Cuando se habla de controlar el azúcar en sangre, lo primero que suele venir a la mente son los carbohidratos. Sin embargo, otros nutrientes presentes en nuestra dieta cotidiana también pueden influir de forma significativa en cómo el cuerpo maneja la glucosa. Tal es el caso de las grasas saturadas y el sodio, cuyo impacto indirecto sobre la sensibilidad a la insulina y la salud metabólica ha sido objeto de análisis por parte de nutricionistas y entidades como la Asociación Americana de la Diabetes (ADA).
Las grasas saturadas, comunes en productos como quesos, manteca, leche entera, carnes grasas y aceites como el de coco, pueden dificultar el trabajo de la insulina, lo que se traduce en una mayor resistencia por parte de las células a absorber la glucosa de la sangre. Aunque estas grasas no elevan directamente el azúcar como sí lo hacen los carbohidratos, alteran procesos digestivos y metabólicos que afectan el equilibrio glucémico. De hecho, varios especialistas coinciden en que una dieta rica en grasas saturadas puede aumentar la cantidad total de insulina que el cuerpo necesita para procesar los alimentos. Por ello, la ADA sugiere no superar el 10 % de las calorías diarias provenientes de este tipo de grasa, lo que equivaldría a unos 16 gramos diarios en una dieta de 1.500 calorías. En su lugar, se recomienda priorizar grasas insaturadas como las que se encuentran en el aguacate, el aceite de oliva, los frutos secos y pescados como el salmón, que además ayudan a reducir la inflamación crónica.

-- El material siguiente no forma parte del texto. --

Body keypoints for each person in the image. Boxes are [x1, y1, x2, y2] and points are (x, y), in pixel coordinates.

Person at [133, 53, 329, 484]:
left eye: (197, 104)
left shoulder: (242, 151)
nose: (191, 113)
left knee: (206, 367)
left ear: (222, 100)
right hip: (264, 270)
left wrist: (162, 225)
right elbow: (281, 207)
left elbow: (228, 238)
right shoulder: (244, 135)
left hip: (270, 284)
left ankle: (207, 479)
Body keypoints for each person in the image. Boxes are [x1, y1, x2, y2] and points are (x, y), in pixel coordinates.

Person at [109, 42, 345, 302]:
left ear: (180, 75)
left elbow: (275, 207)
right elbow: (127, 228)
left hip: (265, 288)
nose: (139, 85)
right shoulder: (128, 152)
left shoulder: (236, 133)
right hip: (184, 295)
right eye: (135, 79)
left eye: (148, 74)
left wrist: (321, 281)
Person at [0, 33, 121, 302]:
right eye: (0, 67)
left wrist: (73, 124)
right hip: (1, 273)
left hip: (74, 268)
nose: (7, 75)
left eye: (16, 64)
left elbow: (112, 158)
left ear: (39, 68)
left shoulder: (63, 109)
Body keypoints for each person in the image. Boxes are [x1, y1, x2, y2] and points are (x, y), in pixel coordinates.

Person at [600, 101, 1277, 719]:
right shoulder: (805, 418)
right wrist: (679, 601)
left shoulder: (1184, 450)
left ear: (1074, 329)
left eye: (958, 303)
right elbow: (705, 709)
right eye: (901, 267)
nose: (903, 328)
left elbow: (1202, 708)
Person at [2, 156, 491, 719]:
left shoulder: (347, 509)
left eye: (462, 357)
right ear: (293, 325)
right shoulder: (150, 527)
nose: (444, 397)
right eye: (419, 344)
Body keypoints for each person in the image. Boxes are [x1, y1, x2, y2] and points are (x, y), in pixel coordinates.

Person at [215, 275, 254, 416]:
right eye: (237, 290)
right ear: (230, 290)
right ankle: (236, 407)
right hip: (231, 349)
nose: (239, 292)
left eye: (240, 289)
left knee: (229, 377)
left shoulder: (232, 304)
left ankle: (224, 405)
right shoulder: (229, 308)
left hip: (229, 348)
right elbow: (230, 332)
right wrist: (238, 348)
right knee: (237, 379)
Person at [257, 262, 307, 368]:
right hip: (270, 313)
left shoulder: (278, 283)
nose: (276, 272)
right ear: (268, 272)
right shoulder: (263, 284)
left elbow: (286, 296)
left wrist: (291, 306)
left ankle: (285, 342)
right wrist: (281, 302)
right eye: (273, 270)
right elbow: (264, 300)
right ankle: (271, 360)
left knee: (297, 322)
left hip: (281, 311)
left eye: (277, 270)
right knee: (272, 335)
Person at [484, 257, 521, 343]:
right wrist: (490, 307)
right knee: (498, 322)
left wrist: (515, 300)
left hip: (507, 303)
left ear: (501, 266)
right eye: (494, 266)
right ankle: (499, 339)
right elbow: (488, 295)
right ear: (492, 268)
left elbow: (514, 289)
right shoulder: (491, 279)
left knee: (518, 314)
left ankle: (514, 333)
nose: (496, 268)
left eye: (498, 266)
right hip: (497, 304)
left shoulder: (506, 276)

El sodio, por su parte, no afecta directamente la glucosa en sangre, pero sí influye sobre un factor crítico: la presión arterial. Las personas con diabetes tipo 2 tienen mayor riesgo de desarrollar hipertensión, y una dieta alta en sodio puede agravar esta condición. Los alimentos procesados y la comida rápida son las fuentes principales de sodio en la dieta moderna, y además suelen contener grasas saturadas y carbohidratos refinados, generando un efecto acumulativo negativo. Según las pautas generales, se debería limitar el consumo de sodio a menos de 2.300 miligramos diarios, una cifra que muchas veces se sobrepasa sin darnos cuenta. Incorporar alimentos frescos, como frutas y verduras ricas en potasio, puede ayudar a contrarrestar el efecto del sodio y proteger tanto el corazón como el control glucémico.

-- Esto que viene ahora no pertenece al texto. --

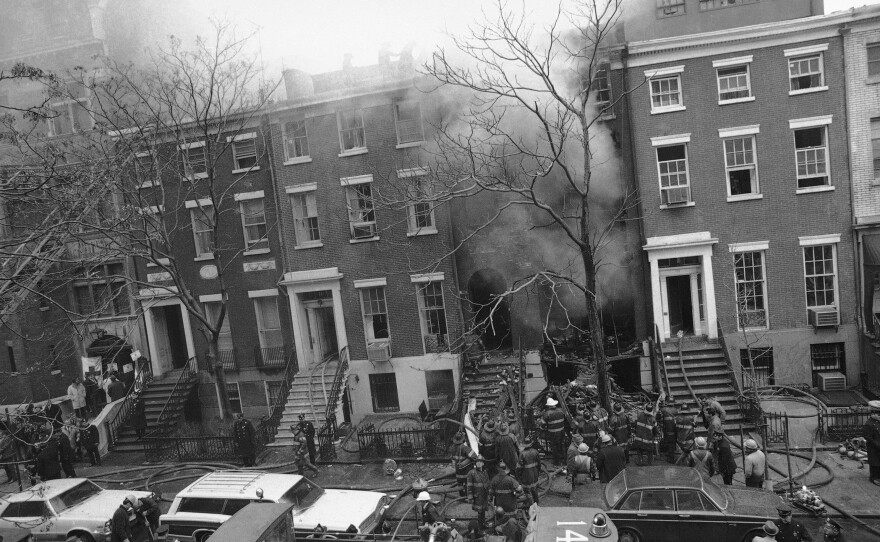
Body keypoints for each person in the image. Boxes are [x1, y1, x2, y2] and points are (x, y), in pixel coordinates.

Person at [450, 431, 478, 496]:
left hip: (458, 469)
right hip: (466, 470)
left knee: (459, 482)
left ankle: (461, 494)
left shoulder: (453, 448)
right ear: (463, 439)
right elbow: (475, 457)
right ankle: (467, 495)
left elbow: (452, 458)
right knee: (468, 482)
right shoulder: (465, 448)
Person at [466, 456, 491, 528]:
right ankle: (480, 526)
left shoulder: (485, 472)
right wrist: (470, 497)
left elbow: (488, 483)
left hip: (484, 495)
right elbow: (469, 486)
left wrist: (489, 494)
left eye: (480, 462)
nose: (479, 463)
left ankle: (483, 524)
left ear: (483, 463)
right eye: (477, 462)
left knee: (483, 510)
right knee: (480, 511)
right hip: (477, 496)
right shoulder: (471, 473)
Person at [541, 397, 566, 466]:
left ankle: (556, 462)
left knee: (554, 447)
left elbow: (542, 424)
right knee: (562, 445)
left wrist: (542, 428)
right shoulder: (561, 410)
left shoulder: (547, 413)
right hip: (561, 431)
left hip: (553, 433)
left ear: (549, 406)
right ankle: (564, 461)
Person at [518, 437, 541, 505]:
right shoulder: (535, 452)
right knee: (534, 490)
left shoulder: (522, 454)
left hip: (526, 475)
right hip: (535, 474)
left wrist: (519, 476)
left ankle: (532, 507)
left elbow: (519, 467)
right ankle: (537, 504)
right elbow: (539, 464)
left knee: (527, 491)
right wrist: (538, 472)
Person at [862, 400, 880, 486]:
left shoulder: (878, 422)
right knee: (874, 463)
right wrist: (877, 444)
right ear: (873, 414)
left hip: (878, 446)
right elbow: (868, 437)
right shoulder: (869, 424)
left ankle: (878, 476)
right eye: (878, 414)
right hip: (873, 447)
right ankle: (873, 478)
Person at [658, 398, 679, 463]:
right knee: (672, 443)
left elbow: (658, 419)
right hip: (674, 429)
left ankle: (671, 459)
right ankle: (671, 454)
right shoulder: (675, 410)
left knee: (669, 443)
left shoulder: (663, 410)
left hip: (666, 429)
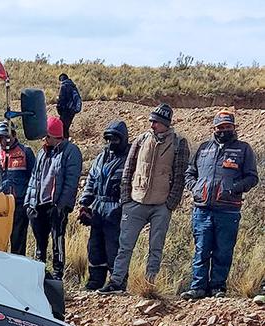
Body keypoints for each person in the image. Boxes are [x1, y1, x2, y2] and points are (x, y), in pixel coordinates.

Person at [99, 104, 190, 294]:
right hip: (136, 201)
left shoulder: (179, 143)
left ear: (165, 123)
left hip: (161, 205)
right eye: (151, 121)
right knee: (125, 246)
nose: (152, 124)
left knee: (155, 248)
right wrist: (126, 199)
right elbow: (128, 169)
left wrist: (170, 204)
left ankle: (149, 285)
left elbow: (180, 176)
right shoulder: (141, 140)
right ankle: (116, 282)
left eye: (156, 122)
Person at [181, 110, 259, 299]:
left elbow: (252, 177)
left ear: (233, 127)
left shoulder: (243, 149)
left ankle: (217, 288)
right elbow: (190, 173)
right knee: (201, 248)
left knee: (223, 250)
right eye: (220, 127)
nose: (224, 130)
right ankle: (198, 287)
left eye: (227, 126)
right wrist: (196, 187)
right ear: (214, 128)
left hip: (228, 210)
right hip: (202, 209)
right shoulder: (203, 148)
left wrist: (233, 188)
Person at [24, 116, 83, 279]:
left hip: (56, 204)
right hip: (38, 204)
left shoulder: (71, 151)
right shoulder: (42, 152)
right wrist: (29, 203)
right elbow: (34, 178)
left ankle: (58, 273)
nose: (44, 139)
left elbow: (71, 182)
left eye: (47, 135)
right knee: (39, 243)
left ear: (55, 135)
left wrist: (62, 206)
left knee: (57, 240)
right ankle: (39, 271)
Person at [77, 120, 129, 290]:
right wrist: (84, 204)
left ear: (123, 139)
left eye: (115, 139)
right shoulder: (101, 158)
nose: (110, 143)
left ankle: (117, 282)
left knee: (114, 246)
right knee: (95, 245)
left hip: (117, 207)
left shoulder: (129, 159)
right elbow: (91, 181)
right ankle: (95, 281)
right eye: (108, 139)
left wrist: (124, 206)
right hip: (98, 205)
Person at [0, 120, 35, 255]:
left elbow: (34, 179)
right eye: (0, 137)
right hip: (0, 204)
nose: (3, 141)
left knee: (18, 241)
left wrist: (30, 202)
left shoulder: (26, 152)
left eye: (6, 137)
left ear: (14, 135)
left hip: (19, 204)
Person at [56, 73, 82, 138]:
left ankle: (63, 145)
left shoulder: (64, 86)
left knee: (62, 129)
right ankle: (66, 143)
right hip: (72, 111)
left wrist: (59, 109)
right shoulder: (73, 86)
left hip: (66, 111)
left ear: (61, 79)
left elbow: (61, 100)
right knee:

Más allá de la alimentación, el control de la diabetes requiere un enfoque integral. El ejercicio regular puede aumentar la sensibilidad a la insulina por hasta 24 horas, mientras que técnicas para manejar el estrés —como la respiración consciente o las pausas tecnológicas— pueden disminuir los niveles de glucosa. Asimismo, una dieta rica en fibra, con al menos 25 gramos diarios en mujeres y 38 en hombres, también ha demostrado ser clave para mejorar el metabolismo de la glucosa y reducir la inflamación. Se recomienda incluir una amplia variedad de alimentos vegetales cada semana, como legumbres, cereales integrales, frutas, verduras y frutos secos.
Otros factores importantes incluyen el descanso adecuado, evitar el tabaquismo y utilizar herramientas tecnológicas como los monitores continuos de glucosa, que permiten un ajuste más preciso del tratamiento. Trabajar junto a un profesional en educación diabética puede marcar la diferencia en la adopción de hábitos sostenibles y eficaces a largo plazo.
En definitiva, aunque reducir el consumo de azúcar y carbohidratos sigue siendo un pilar fundamental, no hay que perder de vista el papel que juegan las grasas saturadas y el sodio. Entender cómo interactúan estos nutrientes con nuestro cuerpo permite adoptar decisiones más conscientes y personalizadas, fundamentales para mantener una buena salud metabólica y calidad de vida.